_PAGE EXCERPT_:
*** Block opens ***

Flats-isms:
- Speakers to one audience may in fact be presenting to an entirely different audience.
- Idiots occasionally have good ideas; geniuses often have bad ideas. Assess ideas not credentials.
- If you’re giving expert opinion based on your credentials, you’ll still need to put them put up front; failure to do so may result in audience or readership not giving benefit of doubt when approaching something they don’t intuitively understand while those same credentials will be meaningless if falling back on them after the fact once they’ve bought into their doubt. (Once someone formulates a position or makes a decision, such becomes harder to change.)
- He who moves first gains position or angles. He who moves second sets the flow. - This is really the penultimate (next-to-last) mover gets position while the ultimate (last) mover sets flow though that is too big a mouthful - were the first mover not to like the flow, this mover could reverse or out of plane and change the flow but doing so cedes whatever position or angles were initially gained from the first and now third mover to the second mover.
- All centers of power are also centers of vulnerability. Not all vulnerabilities can be turned to one’s own advantage however.
- Darwinism isn’t the survival of the fittest. It is flushing the weakest. It raises the average by cutting the bottom. Being fittest increases one’s odds but one still faces the uncertain threat and may be unlucky. Being best does not guarantee success.
- If even one casualty would prove unacceptable, consider putting all eggs in a better basket. Diffusion works only if some losses are tolerable. It reduces risk of all being lost but increases risk at least some will be lost. Andrew Carnegie’s advice—“Put all your eggs in one basket, and then watch that basket”

*** Block closes ***

_SUPPLIED ENTRIES_:
*** Block opens ***

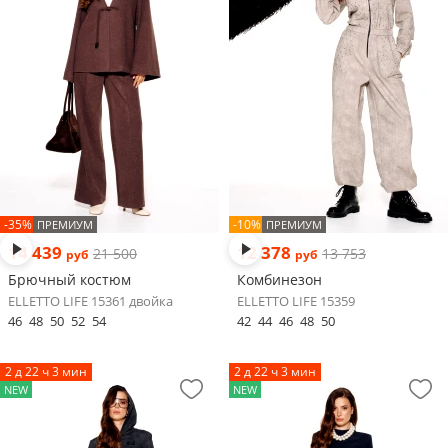
-35%
-10%
ПРЕМИУМ
ПРЕМИУМ
14 439
12 378
21 500
13 753
руб
руб
Брючный костюм
Комбинезон
ELLETTO LIFE 15361 двойка
ELLETTO LIFE 15359
46
48
50
52
54
42
44
46
48
50
2 д 22 ч 3 мин
2 д 22 ч 3 мин
NEW
NEW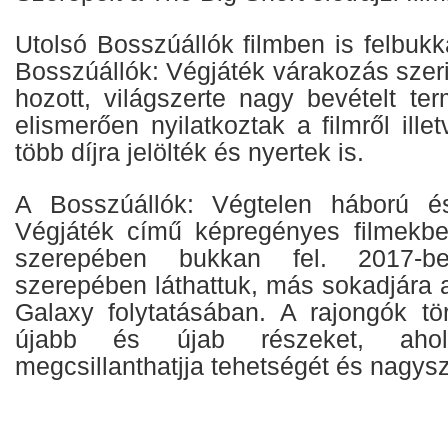
Utolsó Bosszúállók filmben is felbuk
Bosszúállók: Végjáték várakozás szeri
hozott, világszerte nagy bevételt term
elismerően nyilatkoztak a filmről ille
több díjra jelölték és nyertek is.
A Bosszúállók: Végtelen háború é
Végjáték című képregényes filmekbe
szerepében bukkan fel. 2017-b
szerepében láthattuk, más sokadjára 
Galaxy folytatásában. A rajongók tör
újabb és újab részeket, aho
megcsillanthatjja tehetségét és nagysz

*** Block closes ***

_PROMPT_:
Copy out the Flats-isms list above word for word, from its heading through the closing Carnegie quotation.

_RESPONSE AREA_:
Flats-isms:
- Speakers to one audience may in fact be presenting to an entirely different audience.
- Idiots occasionally have good ideas; geniuses often have bad ideas. Assess ideas not credentials.
- If you’re giving expert opinion based on your credentials, you’ll still need to put them put up front; failure to do so may result in audience or readership not giving benefit of doubt when approaching something they don’t intuitively understand while those same credentials will be meaningless if falling back on them after the fact once they’ve bought into their doubt. (Once someone formulates a position or makes a decision, such becomes harder to change.)
- He who moves first gains position or angles. He who moves second sets the flow. - This is really the penultimate (next-to-last) mover gets position while the ultimate (last) mover sets flow though that is too big a mouthful - were the first mover not to like the flow, this mover could reverse or out of plane and change the flow but doing so cedes whatever position or angles were initially gained from the first and now third mover to the second mover.
- All centers of power are also centers of vulnerability. Not all vulnerabilities can be turned to one’s own advantage however.
- Darwinism isn’t the survival of the fittest. It is flushing the weakest. It raises the average by cutting the bottom. Being fittest increases one’s odds but one still faces the uncertain threat and may be unlucky. Being best does not guarantee success.
- If even one casualty would prove unacceptable, consider putting all eggs in a better basket. Diffusion works only if some losses are tolerable. It reduces risk of all being lost but increases risk at least some will be lost. Andrew Carnegie’s advice—“Put all your eggs in one basket, and then watch that basket”